Challenge → Reproduce every line of the records below without changing anything.

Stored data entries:
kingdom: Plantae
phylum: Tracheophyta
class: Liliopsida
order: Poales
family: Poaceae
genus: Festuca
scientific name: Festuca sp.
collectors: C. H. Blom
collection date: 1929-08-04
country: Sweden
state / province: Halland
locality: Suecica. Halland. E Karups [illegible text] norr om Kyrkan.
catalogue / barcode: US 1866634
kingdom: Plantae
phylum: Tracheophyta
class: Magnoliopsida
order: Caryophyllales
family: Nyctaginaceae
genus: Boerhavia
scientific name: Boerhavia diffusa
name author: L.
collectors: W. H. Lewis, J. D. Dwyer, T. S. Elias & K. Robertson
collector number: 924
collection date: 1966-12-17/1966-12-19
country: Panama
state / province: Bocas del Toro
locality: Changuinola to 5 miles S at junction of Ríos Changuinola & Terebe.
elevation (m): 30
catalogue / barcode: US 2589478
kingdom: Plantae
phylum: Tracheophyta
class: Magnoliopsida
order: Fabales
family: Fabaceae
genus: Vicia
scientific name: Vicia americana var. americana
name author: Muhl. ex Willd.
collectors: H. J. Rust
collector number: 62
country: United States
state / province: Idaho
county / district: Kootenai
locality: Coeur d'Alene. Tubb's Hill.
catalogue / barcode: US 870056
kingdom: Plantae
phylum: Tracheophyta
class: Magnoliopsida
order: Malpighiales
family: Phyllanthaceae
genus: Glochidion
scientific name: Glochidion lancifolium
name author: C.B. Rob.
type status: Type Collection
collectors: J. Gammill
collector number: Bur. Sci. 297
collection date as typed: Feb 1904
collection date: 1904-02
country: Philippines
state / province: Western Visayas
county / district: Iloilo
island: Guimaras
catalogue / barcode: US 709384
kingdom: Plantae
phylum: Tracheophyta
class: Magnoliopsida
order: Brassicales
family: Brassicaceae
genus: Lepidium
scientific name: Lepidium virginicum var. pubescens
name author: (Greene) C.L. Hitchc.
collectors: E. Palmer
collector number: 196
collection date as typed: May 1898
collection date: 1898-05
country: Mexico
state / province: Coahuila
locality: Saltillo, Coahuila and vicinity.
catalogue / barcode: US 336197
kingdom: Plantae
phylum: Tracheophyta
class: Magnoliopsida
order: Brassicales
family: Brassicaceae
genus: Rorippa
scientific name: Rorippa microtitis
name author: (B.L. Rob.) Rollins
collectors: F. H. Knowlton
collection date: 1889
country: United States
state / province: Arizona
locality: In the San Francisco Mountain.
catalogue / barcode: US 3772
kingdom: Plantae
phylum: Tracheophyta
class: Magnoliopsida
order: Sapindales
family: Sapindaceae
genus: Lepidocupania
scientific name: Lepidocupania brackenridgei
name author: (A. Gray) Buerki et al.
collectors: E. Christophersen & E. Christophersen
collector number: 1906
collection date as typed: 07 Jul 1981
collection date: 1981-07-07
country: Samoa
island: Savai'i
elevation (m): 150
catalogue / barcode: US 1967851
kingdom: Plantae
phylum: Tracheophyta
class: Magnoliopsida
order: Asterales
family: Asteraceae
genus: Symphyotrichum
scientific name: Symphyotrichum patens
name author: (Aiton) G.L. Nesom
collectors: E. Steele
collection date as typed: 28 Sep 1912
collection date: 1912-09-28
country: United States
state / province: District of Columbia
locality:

Answer for this exercise →
kingdom: Plantae
phylum: Tracheophyta
class: Liliopsida
order: Poales
family: Poaceae
genus: Festuca
scientific name: Festuca sp.
collectors: C. H. Blom
collection date: 1929-08-04
country: Sweden
state / province: Halland
locality: Suecica. Halland. E Karups [illegible text] norr om Kyrkan.
catalogue / barcode: US 1866634
kingdom: Plantae
phylum: Tracheophyta
class: Magnoliopsida
order: Caryophyllales
family: Nyctaginaceae
genus: Boerhavia
scientific name: Boerhavia diffusa
name author: L.
collectors: W. H. Lewis, J. D. Dwyer, T. S. Elias & K. Robertson
collector number: 924
collection date: 1966-12-17/1966-12-19
country: Panama
state / province: Bocas del Toro
locality: Changuinola to 5 miles S at junction of Ríos Changuinola & Terebe.
elevation (m): 30
catalogue / barcode: US 2589478
kingdom: Plantae
phylum: Tracheophyta
class: Magnoliopsida
order: Fabales
family: Fabaceae
genus: Vicia
scientific name: Vicia americana var. americana
name author: Muhl. ex Willd.
collectors: H. J. Rust
collector number: 62
country: United States
state / province: Idaho
county / district: Kootenai
locality: Coeur d'Alene. Tubb's Hill.
catalogue / barcode: US 870056
kingdom: Plantae
phylum: Tracheophyta
class: Magnoliopsida
order: Malpighiales
family: Phyllanthaceae
genus: Glochidion
scientific name: Glochidion lancifolium
name author: C.B. Rob.
type status: Type Collection
collectors: J. Gammill
collector number: Bur. Sci. 297
collection date as typed: Feb 1904
collection date: 1904-02
country: Philippines
state / province: Western Visayas
county / district: Iloilo
island: Guimaras
catalogue / barcode: US 709384
kingdom: Plantae
phylum: Tracheophyta
class: Magnoliopsida
order: Brassicales
family: Brassicaceae
genus: Lepidium
scientific name: Lepidium virginicum var. pubescens
name author: (Greene) C.L. Hitchc.
collectors: E. Palmer
collector number: 196
collection date as typed: May 1898
collection date: 1898-05
country: Mexico
state / province: Coahuila
locality: Saltillo, Coahuila and vicinity.
catalogue / barcode: US 336197
kingdom: Plantae
phylum: Tracheophyta
class: Magnoliopsida
order: Brassicales
family: Brassicaceae
genus: Rorippa
scientific name: Rorippa microtitis
name author: (B.L. Rob.) Rollins
collectors: F. H. Knowlton
collection date: 1889
country: United States
state / province: Arizona
locality: In the San Francisco Mountain.
catalogue / barcode: US 3772
kingdom: Plantae
phylum: Tracheophyta
class: Magnoliopsida
order: Sapindales
family: Sapindaceae
genus: Lepidocupania
scientific name: Lepidocupania brackenridgei
name author: (A. Gray) Buerki et al.
collectors: E. Christophersen & E. Christophersen
collector number: 1906
collection date as typed: 07 Jul 1981
collection date: 1981-07-07
country: Samoa
island: Savai'i
elevation (m): 150
catalogue / barcode: US 1967851
kingdom: Plantae
phylum: Tracheophyta
class: Magnoliopsida
order: Asterales
family: Asteraceae
genus: Symphyotrichum
scientific name: Symphyotrichum patens
name author: (Aiton) G.L. Nesom
collectors: E. Steele
collection date as typed: 28 Sep 1912
collection date: 1912-09-28
country: United States
state / province: District of Columbia
locality:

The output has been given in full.